On the one hand, they are told to officiate a game with an eye toward player safety, and on the other, they are called on the carpet for trying to protect a quarterback. The initial reaction of the official on the field was absolutely correct, there was no need to bury the quarterback in that situation.

If left to stand as a penalty, it would have been a clear warning from the NFL that you can not lock your sights on a quarterback, wait to get tone, and then blast him at the knees – even if he doesn’t have the ball in the backfield.

As a result, you can understand why officials on the field are going to be wary of throwing a flag when a quarterback gets train-wrecked without the football. No official wants to be made to look the fool by having the league come out and say they were wrong, so the tendency will be to let the hits go.

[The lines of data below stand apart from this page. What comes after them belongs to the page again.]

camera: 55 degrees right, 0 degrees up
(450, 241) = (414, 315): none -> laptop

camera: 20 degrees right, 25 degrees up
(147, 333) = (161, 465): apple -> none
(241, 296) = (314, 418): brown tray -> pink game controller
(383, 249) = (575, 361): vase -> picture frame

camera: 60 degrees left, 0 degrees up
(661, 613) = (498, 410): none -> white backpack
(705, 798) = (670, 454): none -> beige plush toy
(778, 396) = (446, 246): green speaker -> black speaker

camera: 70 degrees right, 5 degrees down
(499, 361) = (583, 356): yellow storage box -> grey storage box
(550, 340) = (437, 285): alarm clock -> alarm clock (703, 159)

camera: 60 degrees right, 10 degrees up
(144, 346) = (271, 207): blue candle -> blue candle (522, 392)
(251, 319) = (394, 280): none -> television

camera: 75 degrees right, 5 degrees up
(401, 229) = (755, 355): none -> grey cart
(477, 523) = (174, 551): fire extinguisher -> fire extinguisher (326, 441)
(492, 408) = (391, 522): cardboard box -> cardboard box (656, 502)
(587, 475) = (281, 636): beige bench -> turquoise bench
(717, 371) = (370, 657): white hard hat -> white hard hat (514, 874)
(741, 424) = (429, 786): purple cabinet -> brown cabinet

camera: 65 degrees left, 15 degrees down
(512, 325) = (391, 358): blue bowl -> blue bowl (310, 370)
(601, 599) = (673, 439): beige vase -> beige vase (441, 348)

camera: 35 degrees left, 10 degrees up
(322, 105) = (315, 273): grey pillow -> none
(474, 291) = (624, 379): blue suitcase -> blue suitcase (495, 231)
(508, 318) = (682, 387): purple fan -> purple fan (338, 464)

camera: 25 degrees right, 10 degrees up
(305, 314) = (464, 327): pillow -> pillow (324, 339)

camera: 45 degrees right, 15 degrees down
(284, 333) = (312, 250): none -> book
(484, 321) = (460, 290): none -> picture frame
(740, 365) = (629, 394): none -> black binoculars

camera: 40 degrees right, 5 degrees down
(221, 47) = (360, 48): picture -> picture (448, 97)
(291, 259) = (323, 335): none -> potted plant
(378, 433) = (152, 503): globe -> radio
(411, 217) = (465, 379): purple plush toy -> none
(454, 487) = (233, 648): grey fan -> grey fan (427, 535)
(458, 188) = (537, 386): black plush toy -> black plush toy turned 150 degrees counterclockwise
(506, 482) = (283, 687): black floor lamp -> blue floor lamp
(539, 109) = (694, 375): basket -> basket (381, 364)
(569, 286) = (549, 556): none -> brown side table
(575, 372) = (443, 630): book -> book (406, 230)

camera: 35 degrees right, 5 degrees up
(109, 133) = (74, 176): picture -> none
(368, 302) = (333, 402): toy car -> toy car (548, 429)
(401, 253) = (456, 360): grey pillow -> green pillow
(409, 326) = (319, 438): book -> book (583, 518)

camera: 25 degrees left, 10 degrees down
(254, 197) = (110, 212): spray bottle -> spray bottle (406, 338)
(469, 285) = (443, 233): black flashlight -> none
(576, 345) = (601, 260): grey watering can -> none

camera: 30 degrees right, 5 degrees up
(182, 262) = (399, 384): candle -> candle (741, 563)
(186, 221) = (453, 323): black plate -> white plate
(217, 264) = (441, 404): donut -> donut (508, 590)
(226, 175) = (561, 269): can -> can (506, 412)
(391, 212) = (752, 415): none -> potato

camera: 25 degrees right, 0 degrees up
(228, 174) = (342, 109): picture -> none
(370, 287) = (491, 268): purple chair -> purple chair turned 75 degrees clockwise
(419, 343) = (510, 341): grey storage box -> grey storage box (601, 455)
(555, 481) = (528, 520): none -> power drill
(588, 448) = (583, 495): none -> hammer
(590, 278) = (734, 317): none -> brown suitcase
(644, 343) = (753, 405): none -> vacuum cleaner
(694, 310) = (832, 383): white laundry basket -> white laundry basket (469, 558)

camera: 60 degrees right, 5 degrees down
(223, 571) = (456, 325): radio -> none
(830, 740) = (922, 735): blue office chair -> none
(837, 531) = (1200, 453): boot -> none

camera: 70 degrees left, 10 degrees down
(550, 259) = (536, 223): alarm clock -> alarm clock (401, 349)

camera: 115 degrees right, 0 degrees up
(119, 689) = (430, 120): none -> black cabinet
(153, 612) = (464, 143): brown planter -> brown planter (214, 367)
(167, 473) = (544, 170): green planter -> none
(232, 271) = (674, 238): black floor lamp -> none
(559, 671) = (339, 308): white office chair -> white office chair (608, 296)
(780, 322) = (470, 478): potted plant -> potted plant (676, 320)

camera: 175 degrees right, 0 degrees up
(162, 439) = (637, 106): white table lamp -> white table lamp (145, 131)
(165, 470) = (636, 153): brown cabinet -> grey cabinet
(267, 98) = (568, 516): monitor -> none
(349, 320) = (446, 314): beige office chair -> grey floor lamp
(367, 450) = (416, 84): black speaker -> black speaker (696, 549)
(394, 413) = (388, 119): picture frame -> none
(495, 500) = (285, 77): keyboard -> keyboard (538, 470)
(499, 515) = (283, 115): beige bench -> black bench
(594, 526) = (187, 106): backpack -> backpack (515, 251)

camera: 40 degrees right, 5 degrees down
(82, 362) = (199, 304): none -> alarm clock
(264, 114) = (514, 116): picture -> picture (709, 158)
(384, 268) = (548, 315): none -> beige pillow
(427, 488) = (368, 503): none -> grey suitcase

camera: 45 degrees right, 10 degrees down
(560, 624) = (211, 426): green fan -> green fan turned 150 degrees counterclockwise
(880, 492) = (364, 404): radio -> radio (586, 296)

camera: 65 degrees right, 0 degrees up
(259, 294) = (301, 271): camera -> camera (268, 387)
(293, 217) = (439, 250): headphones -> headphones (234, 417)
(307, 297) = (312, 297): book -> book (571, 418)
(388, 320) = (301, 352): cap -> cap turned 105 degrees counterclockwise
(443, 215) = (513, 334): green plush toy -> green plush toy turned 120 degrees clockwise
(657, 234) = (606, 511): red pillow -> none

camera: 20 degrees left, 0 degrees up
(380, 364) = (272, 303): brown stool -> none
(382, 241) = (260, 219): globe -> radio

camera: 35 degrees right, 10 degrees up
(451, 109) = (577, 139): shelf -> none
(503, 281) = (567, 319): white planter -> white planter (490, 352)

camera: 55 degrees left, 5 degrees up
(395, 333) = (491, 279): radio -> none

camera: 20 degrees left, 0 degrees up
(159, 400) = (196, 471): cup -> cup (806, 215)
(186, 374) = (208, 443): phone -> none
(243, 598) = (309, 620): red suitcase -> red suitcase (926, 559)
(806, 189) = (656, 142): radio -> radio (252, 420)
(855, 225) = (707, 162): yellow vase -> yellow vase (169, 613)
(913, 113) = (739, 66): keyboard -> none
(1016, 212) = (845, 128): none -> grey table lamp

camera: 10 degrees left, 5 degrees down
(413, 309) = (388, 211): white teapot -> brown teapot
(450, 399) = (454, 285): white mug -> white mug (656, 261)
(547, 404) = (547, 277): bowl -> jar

The irony here that in Philadelphia, the big hit, and snarly defensive play has always been admired. If the show was on the other foot, you know Eagles fans would be howling that this is football, not soccer. Let ‘em hit and be hit.

Those days are long gone, and it appeared that everybody was getting up to speed with the new program, but the NFL has once again made an issue complicated. No matter if it’s off the field, or on-the-field, the NFL manages somehow to send out mixed messages, and because the NFL thinks of itself as bigger than China, it has no problem making rulings that contradict pervious rulings.

One guy gets a $25,000 fine for messing with equipment, another gets millions. Domestic abuse rulings are made and changed. A catch is a catch one moment, and not in the next.

There is just no common sense to many recent NFL rulings, but unlike the stock market, the league’s future fortunes appear to be going nowhere but up and up. The league has reached that American status of too big to fail, even with characters such as Roger Goodell and Dean Blandino.